** EXTRAIT DU DOCUMENT **
··········

Kant critique de la faculté de juger l'eshtetique
CARAVAGE ET L'OPERA
Caravage ou l’oratorio des ténèbres
On a beaucoup souligné le naturalisme du Caravage, l’opposant à ce qu’on nomme un peu vite l’idéalisme des Carrache. Opposition factice, due à Baglione et surtout à Bellori, qui écrivent après la mort du Caravage. En vérité, les deux styles sont proches, et l’accent dramatique et même épique de la chapelle Contarelli n’est pas compréhensible sans la référence à l’art d’Annibal Carrache. En France, l’opposition Caravage-Carrache redouble celle du naturalisme (pensé sur le modèle de celui du XIXe siècle) et du poussinisme, prôné par l’Académie. Évidemment absurde. La complaisance romantique pour le peintre « assassin » (Stendhal) et voyou renforce le malentendu.

··········

** DONNÉES EXTRAITES **
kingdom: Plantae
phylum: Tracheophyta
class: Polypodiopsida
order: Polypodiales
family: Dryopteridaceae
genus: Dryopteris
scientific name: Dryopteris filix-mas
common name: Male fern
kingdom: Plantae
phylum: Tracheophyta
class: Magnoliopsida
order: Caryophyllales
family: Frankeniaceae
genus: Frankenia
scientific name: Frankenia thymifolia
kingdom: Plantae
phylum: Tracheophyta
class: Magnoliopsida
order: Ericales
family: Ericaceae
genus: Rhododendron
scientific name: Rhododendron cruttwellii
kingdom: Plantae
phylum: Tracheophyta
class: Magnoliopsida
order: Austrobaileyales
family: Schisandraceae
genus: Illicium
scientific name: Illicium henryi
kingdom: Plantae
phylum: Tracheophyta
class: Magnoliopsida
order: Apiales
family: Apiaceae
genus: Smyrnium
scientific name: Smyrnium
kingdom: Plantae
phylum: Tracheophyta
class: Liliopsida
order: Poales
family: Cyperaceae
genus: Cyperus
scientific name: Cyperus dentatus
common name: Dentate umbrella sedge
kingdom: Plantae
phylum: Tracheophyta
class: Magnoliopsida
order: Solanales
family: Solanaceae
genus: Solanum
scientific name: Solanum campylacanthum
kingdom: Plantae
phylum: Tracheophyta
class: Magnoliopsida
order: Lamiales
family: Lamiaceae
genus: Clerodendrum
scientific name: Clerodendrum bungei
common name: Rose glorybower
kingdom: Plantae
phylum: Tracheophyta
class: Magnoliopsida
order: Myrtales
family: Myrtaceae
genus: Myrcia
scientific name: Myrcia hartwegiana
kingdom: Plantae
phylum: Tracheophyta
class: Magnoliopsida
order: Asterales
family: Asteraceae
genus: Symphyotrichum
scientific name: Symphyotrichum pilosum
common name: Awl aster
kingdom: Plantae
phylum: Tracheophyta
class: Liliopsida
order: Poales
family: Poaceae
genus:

··········

** QUESTION BRÈVE A **
Dressez la liste de toutes les personnes nommées dans le paragraphe du passage sur le Caravage qui commence par « On a beaucoup souligné ».
** QUESTION BRÈVE B **
D'après le passage sur le Caravage, à qui doit-on l'opposition factice entre le Caravage et les Carrache ?

** RÉPONSE COMPLÈTE A **
Le Caravage ; les Carrache, dont Annibal Carrache ; Baglione ; Bellori ; Stendhal.

** RÉPONSE COMPLÈTE B **
À Baglione et surtout à Bellori, qui écrivent après la mort du Caravage.